We want to employ mathematical models to forecast if someone is suitable to go to Mars because with the growth of commercial space flight companies like Space X and Blue Origin, there is greater opportunity for wealthy but not necessarily healthy people to go into space.”
Dr. Emma Tucker, an astrophysicist and emergency medicine registrar who is also a co-author of the study, warned that a lengthy stay in zero gravity may make the heart sluggish since it doesn’t have to exert as much energy to defy gravity and pump blood throughout the body.
“Gravity pulls fluid to the lower part of our bodies when we’re on Earth, which is why some people experience swelling in their legs as the day wears on.

The fluid moves to the upper half of your body when you are in space since there is no longer any gravitational force on you, which causes the body to react as though there is too much fluid there.
You begin to go to the bathroom frequently as a result, you start eliminating extra fluid, you stop feeling thirsty, and you stop drinking as much, which causes you to become dehydrated in space.”

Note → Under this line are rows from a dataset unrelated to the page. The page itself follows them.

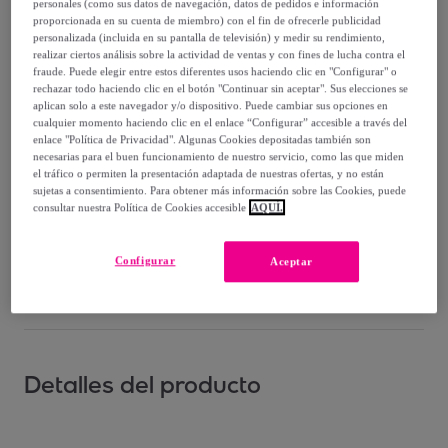
personales (como sus datos de navegación, datos de pedidos e información
Vendido por
BRASILERAS GROUP
proporcionada en su cuenta de miembro) con el fin de ofrecerle publicidad
personalizada (incluida en su pantalla de televisión) y medir su rendimiento,
realizar ciertos análisis sobre la actividad de ventas y con fines de lucha contra el
fraude. Puede elegir entre estos diferentes usos haciendo clic en "Configurar" o
rechazar todo haciendo clic en el botón "Continuar sin aceptar". Sus elecciones se
aplican solo a este navegador y/o dispositivo. Puede cambiar sus opciones en
Entrega
cualquier momento haciendo clic en el enlace “Configurar” accesible a través del
enlace "Política de Privacidad". Algunas Cookies depositadas también son
necesarias para el buen funcionamiento de nuestro servicio, como las que miden
Entrega desde
3,99 €
el tráfico o permiten la presentación adaptada de nuestras ofertas, y no están
sujetas a consentimiento. Para obtener más información sobre las Cookies, puede
Entrega: Entre el
13/08
y el
16/08
consultar nuestra Política de Cookies accesible
AQUÍ.
¿Cómo funciona?
Configurar
Aceptar
Detalles del producto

This, according to Tucker, explains why astronauts leaving the ISS are observed fainting when they land on the ground again or needing wheelchair transportation.
The longer they are in space, the more probable it is that they will crash back to Earth and the more challenging it will be to adjust to Earth’s gravity.

The NASA Twins Study involved Mark Kelly, who spent nearly a year in space and returned with excruciating pain, edema, and other symptoms (as he described in his book Endurance: A Year in Space, a Lifetime of Discovery).

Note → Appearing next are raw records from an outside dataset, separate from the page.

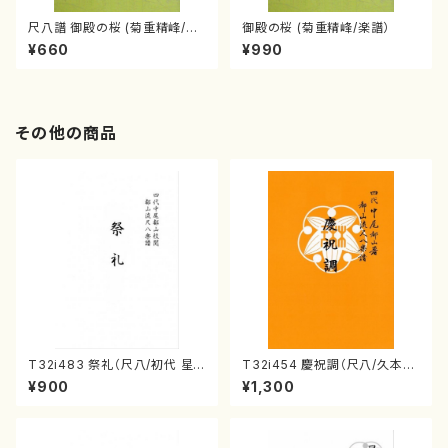
尺八譜 御殿の桜 (菊重精峰/楽
御殿の桜 (菊重精峰/楽譜）
譜）
¥660
¥990
その他の商品
T32i483 祭礼（尺八/初代 星
T32i454 慶祝調（尺八/久本玄
田一山/楽譜）都山流公刊楽譜曲
智/楽譜）都山流公刊楽譜曲番:2
¥900
¥1,300
番:2191
161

There is a further challenge given by the communication delay between Earth and Mars for missions headed towards Mars. These pauses can last up to 20 minutes depending on how the Sun, Earth, and Mars are aligned, therefore astronauts must be capable of carrying out their tasks without help from mission controllers or support teams right away (which includes medical emergencies).

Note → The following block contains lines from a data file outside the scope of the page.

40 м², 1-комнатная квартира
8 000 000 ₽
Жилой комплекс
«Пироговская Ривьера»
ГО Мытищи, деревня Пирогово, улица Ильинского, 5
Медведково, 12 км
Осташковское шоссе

Van Loon stated as follows:
“There won’t be anyone on Mars to assist an astronaut if they faint when they first exit the spaceship or if they have a medical issue.
Because of this, we must be confident that the astronaut is physically capable of flying and can adjust to Mars’ gravitational field.
During those important first few minutes, they must be able to function successfully and efficiently with the least amount of assistance.”

To mimic the hazards involved with journeying to Mars, their model uses a machine learning technique based on astronaut data obtained from previous Expeditions at the ISS and the Apollo missions.
Testing revealed that it was capable of simulating important cardiovascular hemodynamic changes during extended spaceflight as well as those caused by various gravity and fluid loading situations. The findings are also promising since they show that astronauts can still operate even after spending months in microgravity.

The researchers want to enhance the model’s capabilities by adding data from commercial spaceflight, even if the present version is informed by information from middle-aged, well-trained astronauts.

Their ultimate objective is to develop a model that can replicate the effects of protracted space flight on relatively healthy people who already have cardiac issues (in other words, untrained civilians). They anticipate that this model will present a more complete picture of what would transpire if a member of the general public traveled to space.
Given the amount of celebrities who have lately traveled to space, it would make logical to develop further improvements that take age-related health concerns into account (Wally Funk, William Shatner, Laura Shepard, Richard Branson, etc.).

The future? It could be able to model how long-term exposure to microgravity affects a child’s and a fetus’s growth. If we ever want to send people to the Moon, Mars, and other planets to live, this study is essential.